At least one member of the group, which included 102 men, 181 women and 14 children, was ill and had to be rushed to a local hospital for treatment, said the area’s military chief Roni Mahendra.
He added that the group would need to be tested for the coronavirus.
“Later the local government will find a proper place to house them.”
It was not immediately clear how long the migrants had been at sea or what type of vessel they arrived in.
Nearly 300 Rohingya migrants came ashore on Indonesia's Sumatra island early on Monday 7.
The group was reported to be the largest to land in Indonesia since at least 2015.
The incident comes after about 100 Rohingya, mostly women and children, arrived in the same area in June following what they described as a perilous four-month sea journey that saw them beaten by traffickers and forced to drink their own urine to stay alive.
The members of the Muslim minority said they had set off earlier this year near a Rohingya refugee camp in Bangladesh, next to their native Myanmar.

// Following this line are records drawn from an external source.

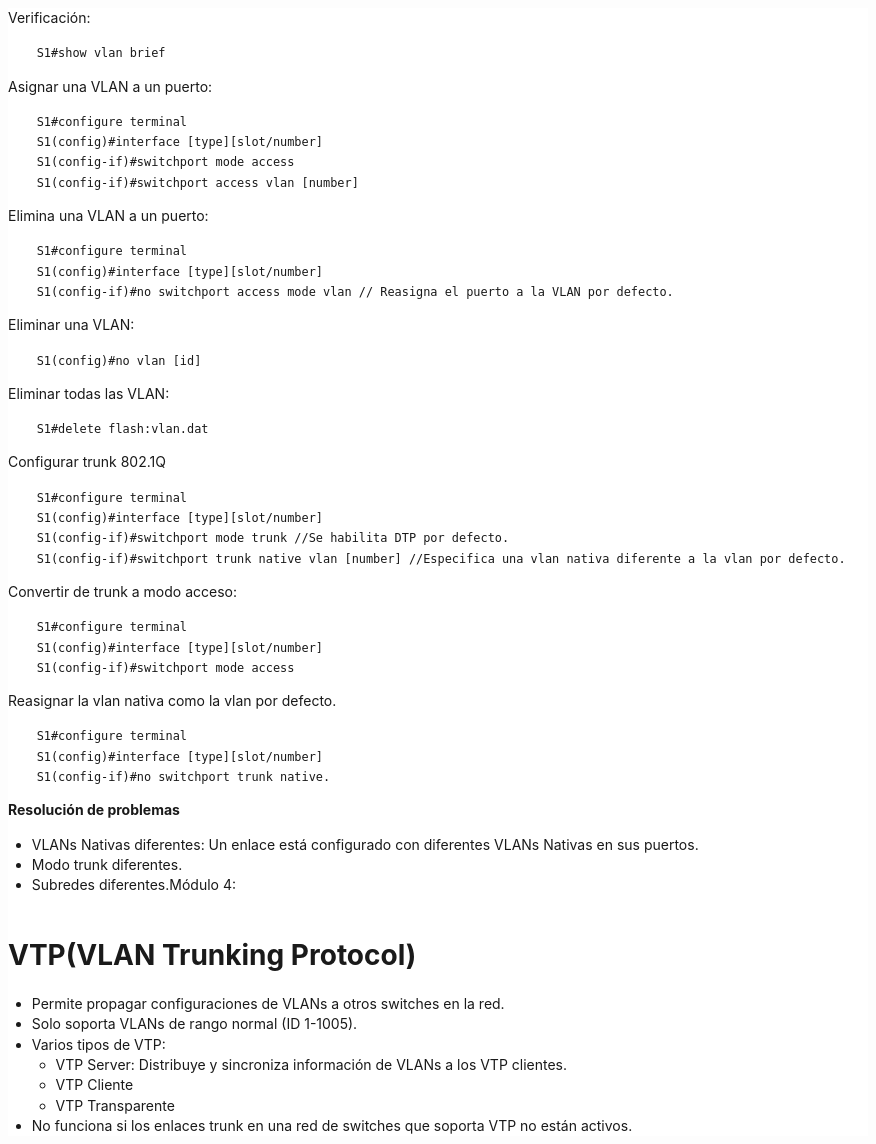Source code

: Verificación:

        S1#show vlan brief

Asignar una VLAN a un puerto:

        S1#configure terminal
        S1(config)#interface [type][slot/number]
        S1(config-if)#switchport mode access
        S1(config-if)#switchport access vlan [number]

Elimina una VLAN a un puerto:

        S1#configure terminal
        S1(config)#interface [type][slot/number]
        S1(config-if)#no switchport access mode vlan // Reasigna el puerto a la VLAN por defecto.

Eliminar una VLAN:

        S1(config)#no vlan [id]

Eliminar todas las VLAN:

        S1#delete flash:vlan.dat

Configurar trunk 802.1Q

        S1#configure terminal
        S1(config)#interface [type][slot/number]
        S1(config-if)#switchport mode trunk //Se habilita DTP por defecto.
        S1(config-if)#switchport trunk native vlan [number] //Especifica una vlan nativa diferente a la vlan por defecto.

Convertir de trunk a modo acceso:

        S1#configure terminal
        S1(config)#interface [type][slot/number]
        S1(config-if)#switchport mode access

Reasignar la vlan nativa como la vlan por defecto.

        S1#configure terminal
        S1(config)#interface [type][slot/number]
        S1(config-if)#no switchport trunk native.

**Resolución de problemas**
- VLANs Nativas diferentes: Un enlace está configurado con diferentes VLANs Nativas en sus puertos.
- Modo trunk diferentes.
- Subredes diferentes.Módulo 4:

# VTP(VLAN Trunking Protocol)
- Permite propagar configuraciones de VLANs a otros switches en la red.
- Solo soporta VLANs de rango normal (ID 1-1005).
- Varios tipos de VTP:
    * VTP Server: Distribuye y sincroniza información de VLANs a los VTP clientes.
    * VTP Cliente
    * VTP Transparente
- No funciona si los enlaces trunk en una red de switches que soporta VTP no 
están activos.
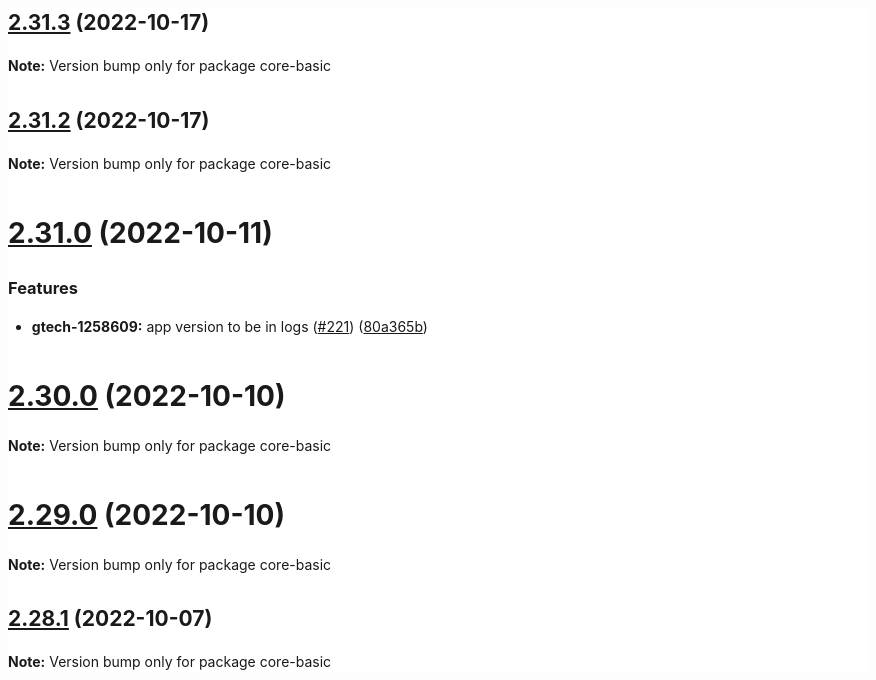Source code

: ## [2.31.3](https://github.gamesys.co.uk/PlayerServices/service-kit/compare/v2.31.2...v2.31.3) (2022-10-17)

**Note:** Version bump only for package core-basic





## [2.31.2](https://github.gamesys.co.uk/PlayerServices/service-kit/compare/v2.31.1...v2.31.2) (2022-10-17)

**Note:** Version bump only for package core-basic





# [2.31.0](https://github.gamesys.co.uk/PlayerServices/service-kit/compare/v2.30.0...v2.31.0) (2022-10-11)


### Features

* **gtech-1258609:** app version to be in logs ([#221](https://github.gamesys.co.uk/PlayerServices/service-kit/issues/221)) ([80a365b](https://github.gamesys.co.uk/PlayerServices/service-kit/commit/80a365bcf3dc87fb0563b9090de78e3e3d873d70))





# [2.30.0](https://github.gamesys.co.uk/PlayerServices/service-kit/compare/v2.29.0...v2.30.0) (2022-10-10)

**Note:** Version bump only for package core-basic





# [2.29.0](https://github.gamesys.co.uk/PlayerServices/service-kit/compare/v2.28.1...v2.29.0) (2022-10-10)

**Note:** Version bump only for package core-basic





## [2.28.1](https://github.gamesys.co.uk/PlayerServices/service-kit/compare/v2.28.0...v2.28.1) (2022-10-07)

**Note:** Version bump only for package core-basic




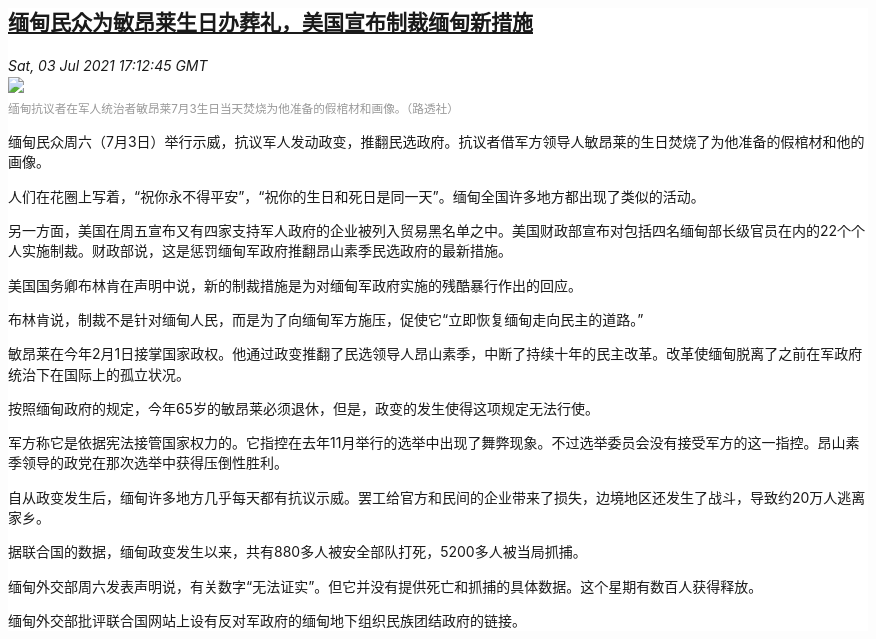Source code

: 
[缅甸民众为敏昂莱生日办葬礼，美国宣布制裁缅甸新措施](https://www.voachinese.com/a/myanmar-protesters-burn-junta-leader-s-images-on-his-birthday-20200703/5952218.html)
------

<div><i>Sat, 03 Jul 2021 17:12:45 GMT</i></div><img src="https://images.weserv.nl?url=gdb.voanews.com/C80A86E5-44E9-4D91-80D2-3478CE47DA9B_r1_s_w900.jpg" width="100%"><div><small style="color: #999;">缅甸抗议者在军人统治者敏昂莱7月3生日当天焚烧为他准备的假棺材和画像。（路透社）</small></div><p>缅甸民众周六（7月3日）举行示威，抗议军人发动政变，推翻民选政府。抗议者借军方领导人敏昂莱的生日焚烧了为他准备的假棺材和他的画像。 </p><p>人们在花圈上写着，“祝你永不得平安”，“祝你的生日和死日是同一天”。缅甸全国许多地方都出现了类似的活动。 </p><p>另一方面，美国在周五宣布又有四家支持军人政府的企业被列入贸易黑名单之中。美国财政部宣布对包括四名缅甸部长级官员在内的22个个人实施制裁。财政部说，这是惩罚缅甸军政府推翻昂山素季民选政府的最新措施。 </p><p>美国国务卿布林肯在声明中说，新的制裁措施是为对缅甸军政府实施的残酷暴行作出的回应。 </p><p>布林肯说，制裁不是针对缅甸人民，而是为了向缅甸军方施压，促使它“立即恢复缅甸走向民主的道路。” </p><p>敏昂莱在今年2月1日接掌国家政权。他通过政变推翻了民选领导人昂山素季，中断了持续十年的民主改革。改革使缅甸脱离了之前在军政府统治下在国际上的孤立状况。 </p><p>按照缅甸政府的规定，今年65岁的敏昂莱必须退休，但是，政变的发生使得这项规定无法行使。 </p><p>军方称它是依据宪法接管国家权力的。它指控在去年11月举行的选举中出现了舞弊现象。不过选举委员会没有接受军方的这一指控。昂山素季领导的政党在那次选举中获得压倒性胜利。 </p><p>自从政变发生后，缅甸许多地方几乎每天都有抗议示威。罢工给官方和民间的企业带来了损失，边境地区还发生了战斗，导致约20万人逃离家乡。 </p><p>据联合国的数据，缅甸政变发生以来，共有880多人被安全部队打死，5200多人被当局抓捕。 </p><p>缅甸外交部周六发表声明说，有关数字“无法证实”。但它并没有提供死亡和抓捕的具体数据。这个星期有数百人获得释放。 </p><p>缅甸外交部批评联合国网站上设有反对军政府的缅甸地下组织民族团结政府的链接。</p>
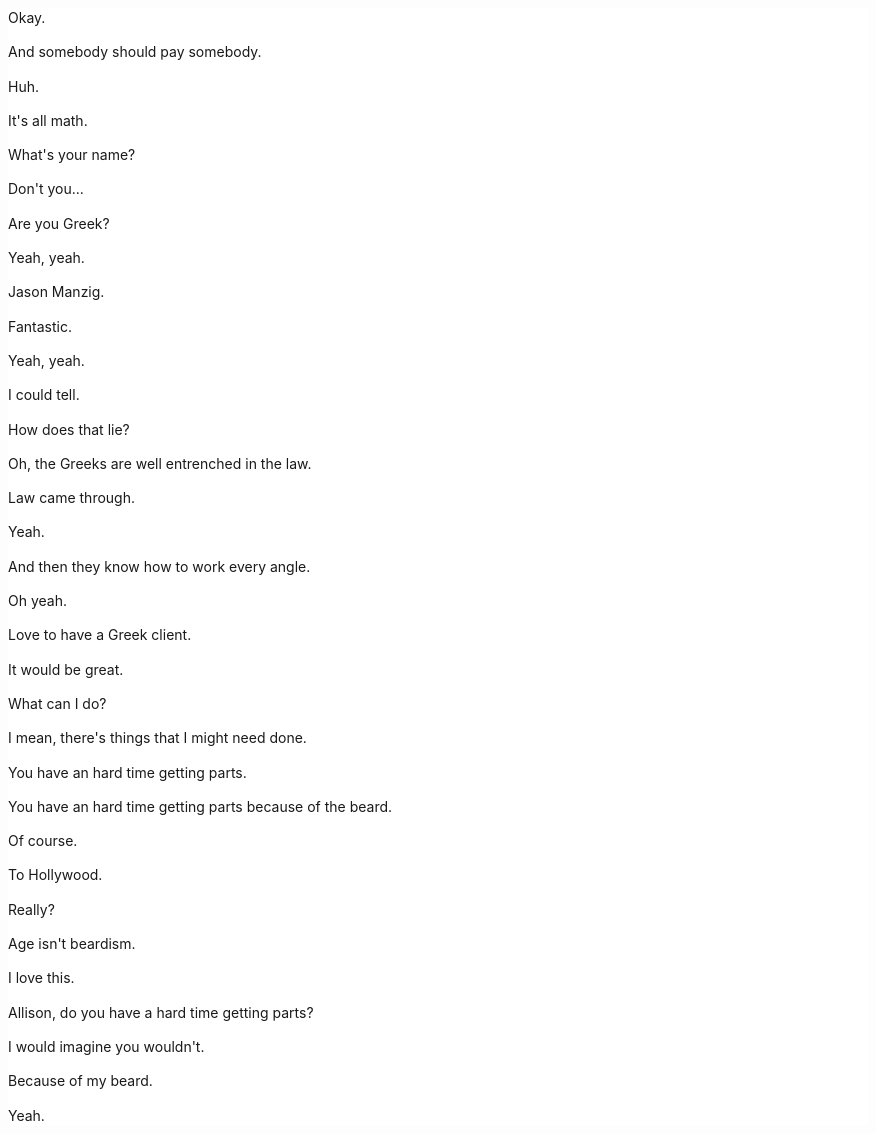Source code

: Okay.

And somebody should pay somebody.

Huh.

It's all math.

What's your name?

Don't you...

Are you Greek?

Yeah, yeah.

Jason Manzig.

Fantastic.

Yeah, yeah.

I could tell.

How does that lie?

Oh, the Greeks are well entrenched in the law.

Law came through.

Yeah.

And then they know how to work every angle.

Oh yeah.

Love to have a Greek client.

It would be great.

What can I do?

I mean, there's things that I might need done.

You have an hard time getting parts.

You have an hard time getting parts because of the beard.

Of course.

To Hollywood.

Really?

Age isn't beardism.

I love this.

Allison, do you have a hard time getting parts?

I would imagine you wouldn't.

Because of my beard.

Yeah.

Around a million Rohingya live in cramped and squalid refugee camps in Bangladesh, where human traffickers also run lucrative operations promising to find them sanctuary abroad.
Muslim-majority Indonesia and neighbouring Malaysia are favoured destinations for Rohingya fleeing persecution and violence in mostly Buddhist Myanmar.
In July, Malaysian authorities said some two dozen Rohingya migrants feared to have drowned off the country’s coast after a treacherous boat crossing had been found alive, hiding in bushes on an island.